▶ [Provided text]:

Last Summer of the Camperdowns (Liveright, 2013)

Cosmopolitan's one of “The 22 Best Books of the Year For Women, by Women"
Washington Post Notable Fiction of 2013


Set on Cape Cod during one tumultuous summer, The Last Summer of the Camperdowns introduces Riddle James Camperdown, the twelve-year-old daughter of the idealistic Camp and his manicured, razor-sharp wife, Greer. It’s 1972, and Riddle’s father is running for office from the family compound in Wellfleet, Massachusetts. Between Camp’s desire to toughen her up and Greer’s demand for glamour, Riddle has her hands full juggling her eccentric parents. When she accidentally witnesses a crime close to home, her confusion and fear keep her silent. As the summer unfolds, the consequences of her silence multiply. Another mysterious and powerful family, the Devlins, slowly emerges as the keepers of astonishing secrets that could shatter the Camperdowns. As an old love triangle, bitter war wounds, and the struggle for status spiral out of control, Riddle can only watch, hoping for the courage to reveal the truth.

PRAISE

"Kelly’s novel is a coming-of-age meets a whodunit… A laugh-out-loud funny page turner."― Ayana Mathis, New York Times Book Review

"The plot unfolds like the Cape Cod season itself… beginning lazily, languidly, before heating up and morphing into a fast-paced thriller."― Abbe Wright, O Magazine

"A wonderful novel is like an orchid: smooth, creamy, full of unexpected crevasses. The more you look at it, the more surprising it is. The Last Summer of the Camperdowns, by Canadian writer Elizabeth Kelly, is like that, giving us characters you’ve never seen before, worlds we never knew, crimes we never thought of. Of course, some of us raise horses for the fun of it and run for Congress and may be bona fide movie stars, but not too many, and as purely escapist literature, The Last Summer works beautifully… Really terrific fiction."― Carolyn See, Washington Post

"Riveting… Riddle perfectly narrates the events of one crazy, harrowing summer against the tumultuous backdrop of the 1970s. Written with cutting wit and intensity; it doesn’t get any better than this."― Library Journal

"Kelly’s new novel is just as scathingly witty as her best-selling debut but better plotted and even more emotionally harrowing… Kelly skillfully builds almost unbearable tension, slipping in plenty of dark laughs en route to a wrenching climax that leaves in its wake some painfully unresolved questions―just like life. More fine work from a writer with a rare gift for blending wit and rue."― Kirkus Reviews

"There was no putting down this book. Elizabeth Kelly’s riveting The Last Summer of the Camperdowns left me breathless."

▶ [Material for the task]:
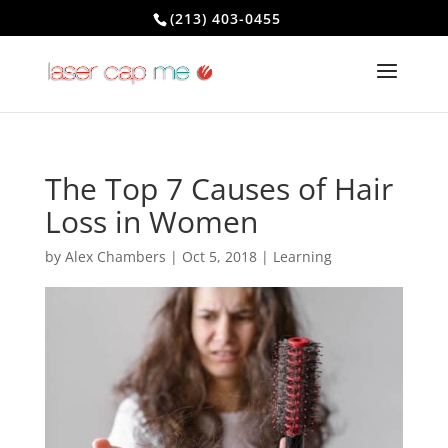
(213) 403-0455
The Top 7 Causes of Hair
Loss in Women
by
Alex Chambers
|
Oct 5, 2018
|
Learning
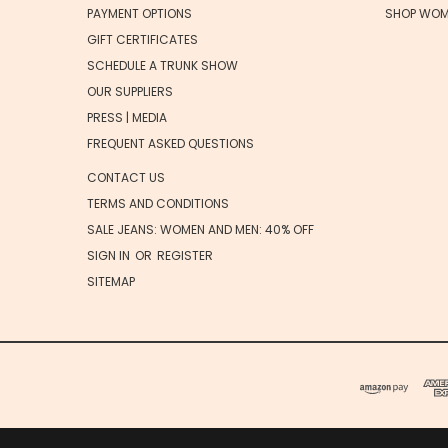
PAYMENT OPTIONS
SHOP WOM
GIFT CERTIFICATES
SCHEDULE A TRUNK SHOW
OUR SUPPLIERS
PRESS | MEDIA
FREQUENT ASKED QUESTIONS
CONTACT US
TERMS AND CONDITIONS
SALE JEANS: WOMEN AND MEN: 40% OFF
SIGN IN
OR
REGISTER
SITEMAP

▶ [Work item A]: In the book description, what year is the story set?
▶ [Work item B]: Switch "SIGN IN" to "LOG IN" in the rows, starting with the line with "PAYMENT OPTIONS" and going on through the last line of the rows, and give back only those lines with everything else unchanged.
The book description and the rows come from unrelated sources.

▶ [Your solution A]: 1972

▶ [Your solution B]:
PAYMENT OPTIONS
SHOP WOM
GIFT CERTIFICATES
SCHEDULE A TRUNK SHOW
OUR SUPPLIERS
PRESS | MEDIA
FREQUENT ASKED QUESTIONS
CONTACT US
TERMS AND CONDITIONS
SALE JEANS: WOMEN AND MEN: 40% OFF
LOG IN
OR
REGISTER
SITEMAP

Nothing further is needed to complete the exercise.